■ What to do
Reproduce all entries word for word.

------ Given data ------

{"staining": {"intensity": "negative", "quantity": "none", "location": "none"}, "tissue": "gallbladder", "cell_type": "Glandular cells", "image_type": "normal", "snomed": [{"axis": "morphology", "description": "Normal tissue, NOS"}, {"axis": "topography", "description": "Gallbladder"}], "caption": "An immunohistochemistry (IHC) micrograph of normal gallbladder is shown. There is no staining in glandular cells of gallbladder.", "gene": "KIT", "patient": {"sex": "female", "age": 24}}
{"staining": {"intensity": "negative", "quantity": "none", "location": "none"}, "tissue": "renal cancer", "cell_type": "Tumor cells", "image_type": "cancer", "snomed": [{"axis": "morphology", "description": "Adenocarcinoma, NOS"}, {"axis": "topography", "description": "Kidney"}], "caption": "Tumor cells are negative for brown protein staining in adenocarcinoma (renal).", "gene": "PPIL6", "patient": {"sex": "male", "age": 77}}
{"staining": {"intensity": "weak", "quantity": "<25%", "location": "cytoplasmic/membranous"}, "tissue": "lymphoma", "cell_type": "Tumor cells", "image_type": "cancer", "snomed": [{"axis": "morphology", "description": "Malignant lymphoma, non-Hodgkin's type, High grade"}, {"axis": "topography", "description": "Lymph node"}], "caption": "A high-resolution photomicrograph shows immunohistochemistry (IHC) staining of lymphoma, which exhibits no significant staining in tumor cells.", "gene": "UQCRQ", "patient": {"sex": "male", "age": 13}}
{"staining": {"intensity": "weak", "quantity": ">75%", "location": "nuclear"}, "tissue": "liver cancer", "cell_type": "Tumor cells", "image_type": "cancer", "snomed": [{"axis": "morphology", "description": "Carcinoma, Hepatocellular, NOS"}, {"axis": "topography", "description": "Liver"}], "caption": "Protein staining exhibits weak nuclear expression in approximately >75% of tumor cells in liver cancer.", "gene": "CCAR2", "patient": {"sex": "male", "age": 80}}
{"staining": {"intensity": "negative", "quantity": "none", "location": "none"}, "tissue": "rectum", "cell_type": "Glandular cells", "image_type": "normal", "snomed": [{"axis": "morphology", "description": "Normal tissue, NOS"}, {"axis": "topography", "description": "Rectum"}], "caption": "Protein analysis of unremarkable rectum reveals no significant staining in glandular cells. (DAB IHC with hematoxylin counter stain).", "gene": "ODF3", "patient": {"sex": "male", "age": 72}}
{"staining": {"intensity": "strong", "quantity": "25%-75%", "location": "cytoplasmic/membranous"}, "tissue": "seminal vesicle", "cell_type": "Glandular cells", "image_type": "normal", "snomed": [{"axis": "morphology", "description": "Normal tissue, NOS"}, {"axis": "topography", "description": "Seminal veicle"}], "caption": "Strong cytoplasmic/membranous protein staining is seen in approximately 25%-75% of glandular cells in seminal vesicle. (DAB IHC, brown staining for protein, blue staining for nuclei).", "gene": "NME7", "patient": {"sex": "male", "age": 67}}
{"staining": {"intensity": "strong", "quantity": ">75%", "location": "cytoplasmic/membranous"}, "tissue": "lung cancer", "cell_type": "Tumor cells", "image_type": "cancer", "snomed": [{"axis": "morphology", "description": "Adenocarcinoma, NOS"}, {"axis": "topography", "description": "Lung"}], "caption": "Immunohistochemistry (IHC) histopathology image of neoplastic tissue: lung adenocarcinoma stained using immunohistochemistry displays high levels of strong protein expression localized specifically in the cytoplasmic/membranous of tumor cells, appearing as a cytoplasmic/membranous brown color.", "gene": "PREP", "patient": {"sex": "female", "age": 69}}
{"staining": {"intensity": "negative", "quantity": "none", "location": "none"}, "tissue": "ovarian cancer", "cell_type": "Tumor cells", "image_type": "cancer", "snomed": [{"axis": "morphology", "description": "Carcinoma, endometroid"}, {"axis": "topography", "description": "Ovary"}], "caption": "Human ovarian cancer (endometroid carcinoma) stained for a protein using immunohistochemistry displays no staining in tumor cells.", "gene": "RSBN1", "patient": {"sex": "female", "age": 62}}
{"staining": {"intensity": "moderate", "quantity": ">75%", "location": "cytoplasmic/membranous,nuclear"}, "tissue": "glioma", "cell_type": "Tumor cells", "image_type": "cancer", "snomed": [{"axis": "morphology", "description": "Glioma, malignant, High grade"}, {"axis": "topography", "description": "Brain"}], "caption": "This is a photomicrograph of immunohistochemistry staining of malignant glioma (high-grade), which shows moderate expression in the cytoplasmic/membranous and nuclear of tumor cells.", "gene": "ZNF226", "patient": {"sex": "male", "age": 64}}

------

■ Solution to the problem
{"staining": {"intensity": "negative", "quantity": "none", "location": "none"}, "tissue": "gallbladder", "cell_type": "Glandular cells", "image_type": "normal", "snomed": [{"axis": "morphology", "description": "Normal tissue, NOS"}, {"axis": "topography", "description": "Gallbladder"}], "caption": "An immunohistochemistry (IHC) micrograph of normal gallbladder is shown. There is no staining in glandular cells of gallbladder.", "gene": "KIT", "patient": {"sex": "female", "age": 24}}
{"staining": {"intensity": "negative", "quantity": "none", "location": "none"}, "tissue": "renal cancer", "cell_type": "Tumor cells", "image_type": "cancer", "snomed": [{"axis": "morphology", "description": "Adenocarcinoma, NOS"}, {"axis": "topography", "description": "Kidney"}], "caption": "Tumor cells are negative for brown protein staining in adenocarcinoma (renal).", "gene": "PPIL6", "patient": {"sex": "male", "age": 77}}
{"staining": {"intensity": "weak", "quantity": "<25%", "location": "cytoplasmic/membranous"}, "tissue": "lymphoma", "cell_type": "Tumor cells", "image_type": "cancer", "snomed": [{"axis": "morphology", "description": "Malignant lymphoma, non-Hodgkin's type, High grade"}, {"axis": "topography", "description": "Lymph node"}], "caption": "A high-resolution photomicrograph shows immunohistochemistry (IHC) staining of lymphoma, which exhibits no significant staining in tumor cells.", "gene": "UQCRQ", "patient": {"sex": "male", "age": 13}}
{"staining": {"intensity": "weak", "quantity": ">75%", "location": "nuclear"}, "tissue": "liver cancer", "cell_type": "Tumor cells", "image_type": "cancer", "snomed": [{"axis": "morphology", "description": "Carcinoma, Hepatocellular, NOS"}, {"axis": "topography", "description": "Liver"}], "caption": "Protein staining exhibits weak nuclear expression in approximately >75% of tumor cells in liver cancer.", "gene": "CCAR2", "patient": {"sex": "male", "age": 80}}
{"staining": {"intensity": "negative", "quantity": "none", "location": "none"}, "tissue": "rectum", "cell_type": "Glandular cells", "image_type": "normal", "snomed": [{"axis": "morphology", "description": "Normal tissue, NOS"}, {"axis": "topography", "description": "Rectum"}], "caption": "Protein analysis of unremarkable rectum reveals no significant staining in glandular cells. (DAB IHC with hematoxylin counter stain).", "gene": "ODF3", "patient": {"sex": "male", "age": 72}}
{"staining": {"intensity": "strong", "quantity": "25%-75%", "location": "cytoplasmic/membranous"}, "tissue": "seminal vesicle", "cell_type": "Glandular cells", "image_type": "normal", "snomed": [{"axis": "morphology", "description": "Normal tissue, NOS"}, {"axis": "topography", "description": "Seminal veicle"}], "caption": "Strong cytoplasmic/membranous protein staining is seen in approximately 25%-75% of glandular cells in seminal vesicle. (DAB IHC, brown staining for protein, blue staining for nuclei).", "gene": "NME7", "patient": {"sex": "male", "age": 67}}
{"staining": {"intensity": "strong", "quantity": ">75%", "location": "cytoplasmic/membranous"}, "tissue": "lung cancer", "cell_type": "Tumor cells", "image_type": "cancer", "snomed": [{"axis": "morphology", "description": "Adenocarcinoma, NOS"}, {"axis": "topography", "description": "Lung"}], "caption": "Immunohistochemistry (IHC) histopathology image of neoplastic tissue: lung adenocarcinoma stained using immunohistochemistry displays high levels of strong protein expression localized specifically in the cytoplasmic/membranous of tumor cells, appearing as a cytoplasmic/membranous brown color.", "gene": "PREP", "patient": {"sex": "female", "age": 69}}
{"staining": {"intensity": "negative", "quantity": "none", "location": "none"}, "tissue": "ovarian cancer", "cell_type": "Tumor cells", "image_type": "cancer", "snomed": [{"axis": "morphology", "description": "Carcinoma, endometroid"}, {"axis": "topography", "description": "Ovary"}], "caption": "Human ovarian cancer (endometroid carcinoma) stained for a protein using immunohistochemistry displays no staining in tumor cells.", "gene": "RSBN1", "patient": {"sex": "female", "age": 62}}
{"staining": {"intensity": "moderate", "quantity": ">75%", "location": "cytoplasmic/membranous,nuclear"}, "tissue": "glioma", "cell_type": "Tumor cells", "image_type": "cancer", "snomed": [{"axis": "morphology", "description": "Glioma, malignant, High grade"}, {"axis": "topography", "description": "Brain"}], "caption": "This is a photomicrograph of immunohistochemistry staining of malignant glioma (high-grade), which shows moderate expression in the cytoplasmic/membranous and nuclear of tumor cells.", "gene": "ZNF226", "patient": {"sex": "male", "age": 64}}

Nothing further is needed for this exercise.